Cette exigence et ce sens du détail apparaissent plusieurs fois à la lecture de la correspondance ou des mémoires de travaux. On découvre, par exemple, que l’entreprise A. Felz chargée de la peinture décorative peine à donner satisfaction quant à la réalisation du décor du petit bureau : elle devra recommencer trois fois et réclame le règlement du temps passé et des marchandises employées… L’architecte tranche par une note à l’encre rouge : « Il est d’avis43 de ne payer ce travail qu’une fois en supplément au lieu de trois fois44. »
Enfin, entre en jeu la maison Decour.

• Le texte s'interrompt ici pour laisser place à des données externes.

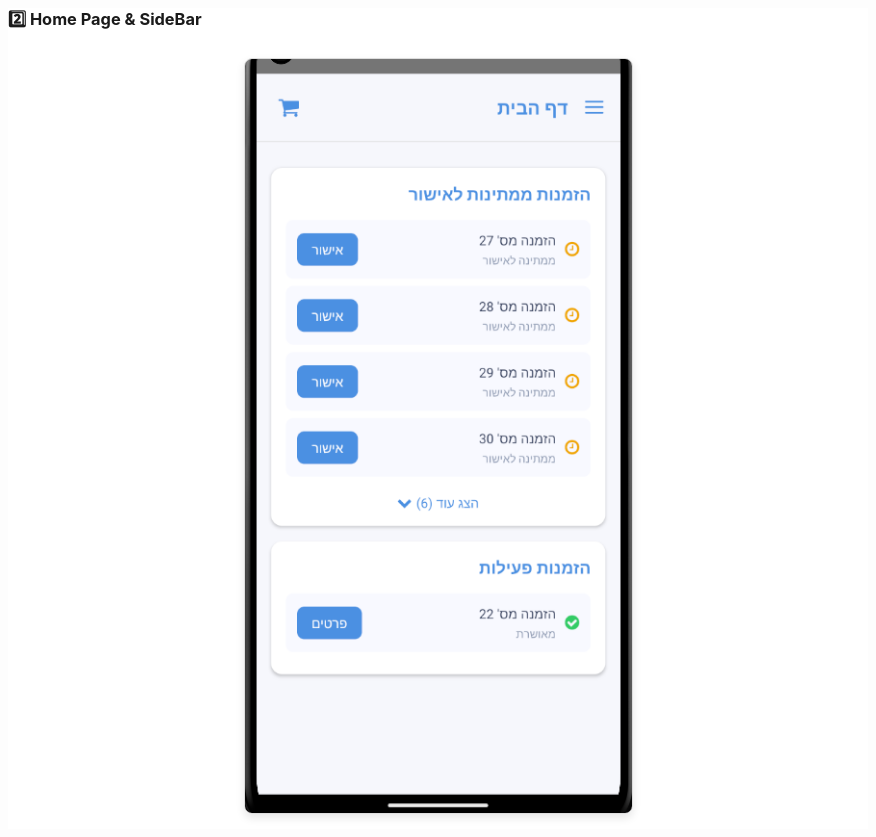 
### 2️⃣ Home Page & SideBar

<p align="center">
 <img src="Figure/HomePage.png" width="45%" style="display: inline-block; border: 1px solid #ddd; border-radius: 8px; box-shadow: 0 4px 8px rgba(0,0,0,0.1); margin: 10px;" />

Fondée en 1834, l’ancienne maison Simon a été reprise par la famille Decour père, puis fils. Installée 41, rue Joubert, et à partir du 1er juin 1914 26bis, rue François-1er, Decour a travaillé pour plusieurs résidences Rothschild, notamment à Waddesdon Manor, puis sa réputation a traversé l’Atlantique. Henry Clay Frick a fait appel à elle à New York45. Moïse de Camondo la connaît et l’a déjà employée, notamment pour décorer sa maison de campagne, la villa Béatrice, à Aumont dans l’Oise.
Dès lors, la maison Decour cumule les fonctions. Outre son rôle de décorateur et tapissier, elle fournit également au comte plusieurs éléments de boiseries anciennes46 et parfois du mobilier, des textiles anciens ou des objets d’art. Elle lui sert aussi de temps en temps d’intermédiaire pour revendre. Dans son entrepôt rue Balagny, Decour garde les glaces, boiseries47, rideaux, tapis et thibaudes démontés par ses soins dans l’appartement d’Isaac de Camondo, puis les œuvres déposées rue Hamelin et les boiseries achetées depuis 1911 par Moïse de Camondo.
Ses devis sont conservés dans les archives du musée. L’architecte les reçoit de son côté, accompagnés de dessins de détails48. Pour juger de l’effet produit, des présentations de ces dessins et projets sur une charpente sont prévus au garde-meuble et sur place, rue de Monceau49. Très attentif, le comte suit le déroulement des travaux au jour le jour, fait apporter des modifications, relit les mémoires de travaux à la loupe et remplit des pages d’observations. Par exemple, à propos du remplacement d’un lambris, il note et tranche : « Erreur de Decour, j’avais signalé ce changement dès le lendemain du devis ; il l’a oublié, tant pis pour lui ». Et, bien sûr, Tédeschi surveille lui aussi : « Decour après lequel il faut constamment se gendarmer50. »
Par un « État de situation des travaux » du 9 mai 1913, on apprend que Decour et ses ouvriers sont sur place depuis le mois de janvier et ont commencé par la pose des bâtis destinés à fixer les boiseries anciennes, puis ceux qui soutiennent les ornements des corniches (fig. 13). Les lambris anciens sont remis en état, souvent retaillés, toujours complétés et parfois décapés. Moulures d’oves, modillons, rais de cœur et rosaces sont fournis, posés, adaptés, plinthes et baguettes d’encadrement sont ajustées.
À l’occasion de la réparation de certaines tapisseries, Moïse de Camondo prévient le restaurateur : « Veuillez noter que mon tapissier, Mr Decour, a fait tous les cadres de ces tapisseries sur leurs mesures anciennes et il me prie d’appeler sur ce point, votre attention pour que, après le nettoyage, les dimensions de chacune d’elles soient absolument pareilles à ce qu’elles étaient avant51. »
Tandis qu’on s’affaire rue de Monceau, dans les ateliers de la maison Decour on découd, retaille et confectionne drapés, tentures, stores et rideaux pour chaque croisée, après avoir démonté et nettoyé ceux de la rue Hamelin. On regarnit des sièges, fournit ou restaure sommiers et matelas. Sur place, les tentures sont fixées, les tiges des lustres habillées et les armoires et vitrines garnies (fig. 14 et 15). En dépit de tous les aléas, la fin des travaux est maintenue pour le 15 août 191352.